India promised, too, to allow imports of vaccines approved by foreign regulators. Inexplicably, it continues to stonewall Johnson & Johnson and Pfizer (a folly even more unforgivable since mRNA vaccines, like Pfizer’s, have been shown to have greater efficacy against the delta variant than locally produced, non-mRNA options). The first Pfizer shot went into a nurse’s arm on Long Island on Dec. 14. That is 200 days of lost time and lost lives.
In June, Delhi’s lockdown began to lift. Residents shuffled back into a semi-shuttered city with their single-shot semi-immunity and shot nerves. Everything is in limbo: It’s a toss-up whether our second shots or our third wave will reach us first. On May 15, 2.4 percent of India’s population was fully vaccinated; a month later, that figure had increased by only 1 percent. Each lost day increases the threat of new waves, new lockdowns, and a perennial cycle hobbling Indian lives. Behind the lag in immunization is a tail of economic, intellectual, and nutritional losses, likely to stretch into generations to come.

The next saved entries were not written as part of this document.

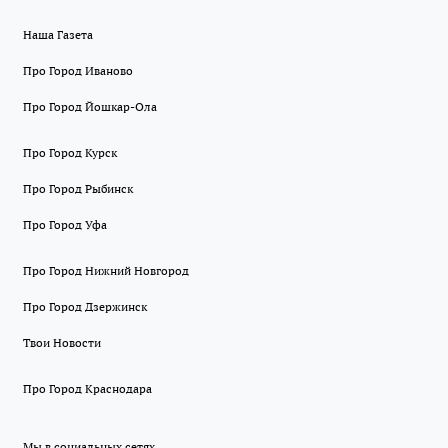
Наша Газета
Про Город Иваново
Про Город Йошкар-Ола
Про Город Курск
Про Город Рыбинск
Про Город Уфа
Про Город Нижний Новгород
Про Город Дзержинск
Твои Новости
Про Город Краснодара
Мы в социальных сетях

For many millions of Indians, our rise from Third World to “emerging” superpower economy has been a trick of words. For millions of others, though, the past 30 years have allowed an escape from generations of poverty, into a precarious but dreaming middle class. These dreams are coming undone. Back in March, the Pew Research Center estimated that the pandemic had already pushed 75 million Indians back into poverty. That estimate uses a per capita poverty line of $2 a day. In May, the Centre for Sustainable Employment, in Bengaluru, used a national minimum wage (representing a “decent standard of living”) and reached a heart-stopping figure of how many have fallen below it: 230 million. This great number rejoins a Submerging Nation, a place of many declining numbers—wages, savings, meals—and dwindling hope.

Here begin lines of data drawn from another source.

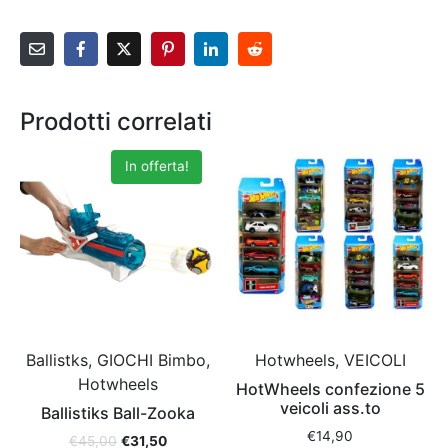
Prodotti correlati
In offerta!
Ballistks, GIOCHI Bimbo,
Hotwheels, VEICOLI
Hotwheels
HotWheels confezione 5
veicoli ass.to
Ballistiks Ball-Zooka
€
14,90
€
45,00
€
31,50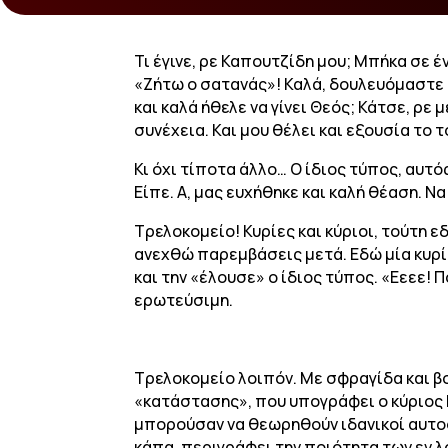
Τι έγινε, ρε Καπουτζίδη μου; Μπήκα σε 
«Ζήτω ο σατανάς»! Καλά, δουλευόμαστε 
και καλά ήθελε να γίνει Θεός; Κάτσε, ρε
συνέχεια. Και μου θέλει και εξουσία το 
Κι όχι τίποτα άλλο… Ο ίδιος τύπος, αυτό
Είπε. Α, μας ευχήθηκε και καλή θέαση. Να
Τρελοκομείο! Κυρίες και κύριοι, τούτη 
ανεχθώ παρεμβάσεις μετά. Εδώ μία κυρία
και την «έλουσε» ο ίδιος τύπος. «Εεεε! Π
ερωτεύσιμη.
Τρελοκομείο λοιπόν. Με σφραγίδα και βο
«κατάστασης», που υπογράφει ο κύριος 
μπορούσαν να θεωρηθούν ιδανικοί αυτοσ
κάπα, περιγράφει την ποιότητα των εν λ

The dismal categories dividing the world had seemed to be behind us, but I see it pulling apart again, right beneath my feet. A version of me stands on either side. In New Delhi, I’m counting down the weeks until my partner’s shot. I hope my country moves quickly past its hubris and addled nationalism, and that the rich world moves quickly to meet us—which means sharing not just vaccine stocks, in charity, but also the means by which they can be internationally produced and equitably sustained. I worry that the amnesia that followed the AIDS cocktail, the tears and Pyrrhic relief of 1995, when a pandemic was ended but only for the rich world, could recur. In New York, I relish a summer night, sweet freedom, and the return of First World problems. I worry: Should I say “Nearly there,” when I’m only just leaving? Will I sweat into my jacket if I run three blocks from the subway? Is there anything else I’m forgetting?